Contos de N'Nori, de Carlos-Edmilson M. Vieira, é um pequeno livro que contém oito contos bastante diferentes uns dos outros. E é, também, um livrinho paradoxal.
Mas comecemos pelo início: Carlos-Edmilson é guineense, cidadão de um país onde ser-se escritor e escrever-se em português é, em si mesmo, uma improbabilidade. Não há país africano lusófono onde a língua portuguesa tenha uma presença mais frágil do que na Guiné-Bissau, fruto da história problemática e das dificuldades económicas do país, bem como da decisão política de promover mais o crioulo guineense do que o português como língua de comunicação entre as várias etnias que compõem aquele povo.
E o próprio Carlos-Edmilson, à semelhança da generalidade dos seus compatriotas, não tem no português a (ou uma das) língua materna. E é daí que vem o primeiro paradoxo, porque o uso que ele faz da língua oscila entre momentos de inegável qualidade e outros em que quase se sente a hesitação, a busca das palavras e o falhanço dessa busca.
Outro paradoxo prende-se com a própria edição. É de autor, e isso está bem patente no amadorismo da paginação e na ausência de uma revisão que lhe teria sido bastante útil. Mas, ao que parece, foi apoiada pelo Instituto Camões e pela Petromar, uma empresa que desconheço mas que uma pesquisa rápida no Google me sugere ser angolana e ligada aos petróleos, o que faz com que não se trate de uma edição de autor vulgar.
E outro paradoxo está em este não ser um bom livro, longe disso, e no entanto ser um livro bom.
Que quadratura de círculo é essa?
Rodeando para mais depressa chegar ao destino, direi que há livros muito redondinhos, muito bem escritos, muito bem editados, muito profissionais, muito cheios daquelas coisas de que, diz-se, se faz a literatura... e também muito vazios, muito alhos-chochos, muito sem nada dentro.
Detesto esses livros, confesso.
Contos de N'Nori é o oposto.

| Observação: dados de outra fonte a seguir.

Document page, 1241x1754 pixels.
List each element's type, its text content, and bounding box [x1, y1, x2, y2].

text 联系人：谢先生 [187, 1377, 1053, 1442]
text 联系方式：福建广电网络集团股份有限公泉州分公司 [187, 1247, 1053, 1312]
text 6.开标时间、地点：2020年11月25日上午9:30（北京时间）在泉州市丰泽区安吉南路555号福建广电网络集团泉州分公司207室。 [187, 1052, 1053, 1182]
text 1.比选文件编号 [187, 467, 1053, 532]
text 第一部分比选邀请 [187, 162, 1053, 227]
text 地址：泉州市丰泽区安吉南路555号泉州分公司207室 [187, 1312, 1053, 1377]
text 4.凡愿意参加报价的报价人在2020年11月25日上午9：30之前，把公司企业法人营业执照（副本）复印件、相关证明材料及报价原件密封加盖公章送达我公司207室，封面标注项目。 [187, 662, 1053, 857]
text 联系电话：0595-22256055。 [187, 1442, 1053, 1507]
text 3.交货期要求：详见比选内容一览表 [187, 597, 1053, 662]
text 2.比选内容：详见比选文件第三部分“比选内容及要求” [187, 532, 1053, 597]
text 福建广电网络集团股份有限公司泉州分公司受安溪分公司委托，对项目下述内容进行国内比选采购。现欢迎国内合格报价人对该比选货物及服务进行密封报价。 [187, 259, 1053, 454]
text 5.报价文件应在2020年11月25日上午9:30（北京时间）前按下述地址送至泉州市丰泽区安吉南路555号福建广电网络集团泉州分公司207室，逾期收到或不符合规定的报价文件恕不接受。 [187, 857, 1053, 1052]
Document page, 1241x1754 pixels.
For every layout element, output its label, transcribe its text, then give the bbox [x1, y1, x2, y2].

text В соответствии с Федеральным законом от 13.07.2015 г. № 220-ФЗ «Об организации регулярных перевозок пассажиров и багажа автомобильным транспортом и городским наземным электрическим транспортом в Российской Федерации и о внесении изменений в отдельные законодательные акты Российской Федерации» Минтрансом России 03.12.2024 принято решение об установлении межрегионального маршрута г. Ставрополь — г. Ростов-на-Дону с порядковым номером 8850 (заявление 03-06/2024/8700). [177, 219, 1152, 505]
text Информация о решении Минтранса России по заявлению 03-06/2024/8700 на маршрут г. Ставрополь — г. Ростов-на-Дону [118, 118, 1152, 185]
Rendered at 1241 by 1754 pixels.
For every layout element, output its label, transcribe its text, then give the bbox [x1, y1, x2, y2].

É um livro cheio de falhas, pejado de defeitos, amador do princípio ao fim... e cheio de conteúdo. Carlos-Edmilson Vieira não escreve porque quer ser escritor ou porque gosta de brincar com as palavras; escreve porque tem coisas a dizer. Sobre si próprio, sobre os lugares físicos e humanos de onde vem, sobre, sobretudo, o seu povo e a sua conturbada terra. E isso, para mim, vale o livro.
Outrs coisa que vale o livro é, parece-me, a grande variedade de registos, que ajuda a sustentar o interesse. Sem essa variedade, com um tom mais uniforme, as falhas tornar-se-iam mais aparentes. A variedade, que existe até na qualidade do português, o que me leva a supor que estes textos foram sendo escritos ao longo de vários anos, ajuda a disfarçá-las. Há aqui crónicas, há histórias de amor, há uma deliciosa história fantástica que parece saída de uma lenda (e provavelmente é mesmo), há contos-denúncia, enfim, há muita coisa. Em menos de 100 páginas.
Por isso, não tendo gostado deste livrinho, até gostei dele.
Paradoxos, lá está.
Li este livro em versão eletrónica, um PDF que pode ser obtido no site do Instituto Camões. Teoricamente, este link deveria servir para obtê-lo, mas acabei de segui-lo e ir parar a outro sítio. No entanto, o problema não é grande: basta procurar pelo título para facilmente se dar com ele.